Again he was very helpful and friendly. The website's under construction he said so there might be a few hiccups.

That's nice, but I really didn't feel like waiting a fortnight and then spending another 45 minutes so I explain this and ask to speak to someone who can confirm my application for the privilege of becoming one of their partners has been approved.

"Oh you'll have to speak the general manager for that"

Huh! WTF?!? "Okay, can you put me through?"

"Oh no, he's not in at the moment. I'll take your details and get him to call you back."

Now, as a small business owner I respect and admire other businesses that keep their management structures flat, but the GM of a division of a multinational dealing with a straightforward issue like this is a bit strange.

The real lessons here are that if you are going to automate your processes, make them simple and concise: Someone more pig headed and stubborn than me would have given up well before 45 minutes.
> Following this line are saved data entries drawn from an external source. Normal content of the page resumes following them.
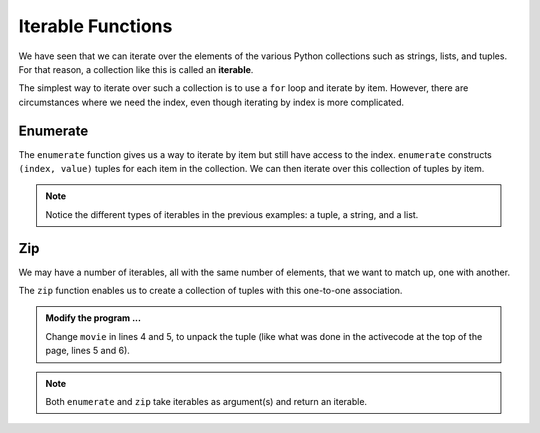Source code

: ..  Copyright (C)  Brad Miller, David Ranum, Jeffrey Elkner, Peter Wentworth, Allen B. Downey, Chris
    Meyers, and Dario Mitchell.  Permission is granted to copy, distribute
    and/or modify this document under the terms of the GNU Free Documentation
    License, Version 1.3 or any later version published by the Free Software
    Foundation; with Invariant Sections being Forward, Prefaces, and
    Contributor List, no Front-Cover Texts, and no Back-Cover Texts.  A copy of
    the license is included in the section entitled "GNU Free Documentation
    License".

.. qnum::
   :prefix: list-29-
   :start: 1

.. index:: iterable

Iterable Functions
------------------

We have seen that we can iterate over the elements of the various Python collections such as strings, 
lists, and tuples. For that reason, a collection like this is called an **iterable**.

The simplest way to iterate over such a collection is to use a ``for`` loop and iterate by item. However, 
there are circumstances where we need the index, even though iterating by index is more complicated. 

.. index:: enumerate

Enumerate
^^^^^^^^^

The ``enumerate`` function gives us a way to iterate by item but still have access to the index. 
``enumerate`` constructs ``(index, value)`` tuples for each item in the collection. We can then 
iterate over this collection of tuples by item.

.. activecode:: tdh1

   actress = ("Julia", "Roberts", 1967, "Pretty Woman", 1990, "Atlanta", "Georgia")
   for tup in enumerate(actress): # entire tuple
       print(tup)

   for (index, ch) in enumerate("Crunchy Frog"): # unpack tuple
       print(index, ch)

   fruit = ["apple", "orange", "banana", "cherry"]
   for (i, f) in enumerate(fruit):
       fruit[i] = f.upper()

   print(fruit)

.. note::
   Notice the different types of iterables in the previous examples: a tuple, a string, and a list.

.. index:: zip
       
Zip
^^^

We may have a number of iterables, all with the same number of elements, that we want to match up, 
one with another.

The ``zip`` function enables us to create a collection of tuples with this one-to-one association.

.. activecode:: tdh2

   title = ["Duplicity", "Notting Hill", "Pretty Woman", "Erin Brockovich", "Eat Pray Love", "Mona Lisa Smile"]
   year = (2009, 1999, 1990, 2000, 2010, 2003)

   for movie in zip(title, year):
       print(movie)


.. admonition:: Modify the program ...

   Change ``movie`` in lines 4 and 5, to unpack the tuple (like what was done in the activecode at the
   top of the page, lines 5 and 6).

.. note::
   Both ``enumerate`` and ``zip`` take iterables as argument(s) and return an iterable.


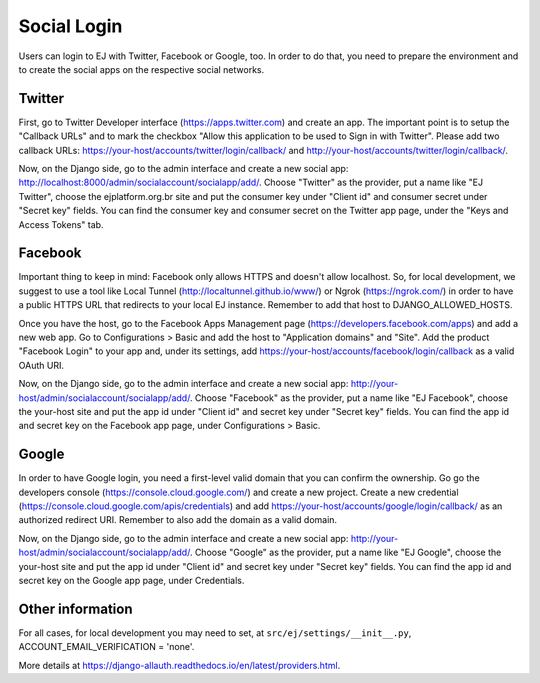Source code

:============
Social Login
============

Users can login to EJ with Twitter, Facebook or Google, too. In order to do that, you
need to prepare the environment and to create the social apps on the respective
social networks.


Twitter
=======

First, go to Twitter Developer interface (https://apps.twitter.com) and create
an app. The important point is to setup the "Callback URLs" and to mark the
checkbox "Allow this application to be used to Sign in with Twitter". Please add
two callback URLs: https://your-host/accounts/twitter/login/callback/ and
http://your-host/accounts/twitter/login/callback/.

Now, on the Django side, go to the admin interface and create a new social
app: http://localhost:8000/admin/socialaccount/socialapp/add/. Choose "Twitter"
as the provider, put a name like "EJ Twitter", choose the ejplatform.org.br site
and put the consumer key under "Client id" and consumer secret under "Secret key"
fields. You can find the consumer key and consumer secret on the Twitter app page,
under the "Keys and Access Tokens" tab.


Facebook
========

Important thing to keep in mind: Facebook only allows HTTPS and doesn't allow
localhost. So, for local development, we suggest to use a tool like Local
Tunnel (http://localtunnel.github.io/www/) or Ngrok (https://ngrok.com/) in order
to have a public HTTPS URL that redirects to your local EJ instance. Remember
to add that host to DJANGO_ALLOWED_HOSTS.

Once you have the host, go to the Facebook Apps Management page
(https://developers.facebook.com/apps) and add a new web app. Go to Configurations >
Basic and add the host to "Application domains" and "Site". Add the product
"Facebook Login" to your app and, under its settings, add
https://your-host/accounts/facebook/login/callback as a valid OAuth URI.

Now, on the Django side, go to the admin interface and create a new social app:
http://your-host/admin/socialaccount/socialapp/add/. Choose "Facebook" as
the provider, put a name like "EJ Facebook", choose the your-host site
and put the app id under "Client id" and secret key under "Secret key" fields.
You can find the app id and secret key on the Facebook app page, under
Configurations > Basic.


Google
======

In order to have Google login, you need a first-level valid domain that you can
confirm the ownership. Go go the developers console
(https://console.cloud.google.com/) and create a new project. Create a new
credential (https://console.cloud.google.com/apis/credentials) and add
https://your-host/accounts/google/login/callback/ as an authorized redirect URI.
Remember to also add the domain as a valid domain.

Now, on the Django side, go to the admin interface and create a new social app:
http://your-host/admin/socialaccount/socialapp/add/. Choose "Google" as the
provider, put a name like "EJ Google", choose the your-host site and put
the app id under "Client id" and secret key under "Secret key" fields. You can
find the app id and secret key on the Google app page, under Credentials.


Other information
=================

For all cases, for local development you may need to set, at
``src/ej/settings/__init__.py``, ACCOUNT_EMAIL_VERIFICATION = 'none'.

More details at https://django-allauth.readthedocs.io/en/latest/providers.html.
The other lesson is not to launch a product when the website isn't ready. This post is being written at the beginning of July 2007, the product was launched in October 2006. The website should have been tested and ready a year ago.

Another lesson is to test your systems. Sending a confirmation email with a missing or inoperative link is sloppy to say the least.

I believe every manager of every organisation should have to eat their own dog food. In this case it would have saved me a lot of wasted time. I wonder how many potentially profitable "partners" these guys have lost.

No advantage to Vista

Computerworld reports Gartner Research is finding there is no "real competitive advantage" in upgrading to Vista.

Unlike Gartner research director, Martin Gilliland, we don't find this surprising at all. No business, big or small, should be plunging into a new operating system without doing their homework first. For a large company, that's a lot of homework.

Our experience with Vista has been largely positive apart from some really irritating UAC issues and so far we've seen few issues with spyware.

For an upgrade to Vista, we'd be suggesting a new machine is the way to go. This means at least $1,500 when you include the machine, Office 2007 and Vista Business. That's not a minor investment across a dozen machines, let alone ten thousand and we're not including the migration costs.

While Vista will become common in small business over the next year, there's no real reason to junk your existing XP machines.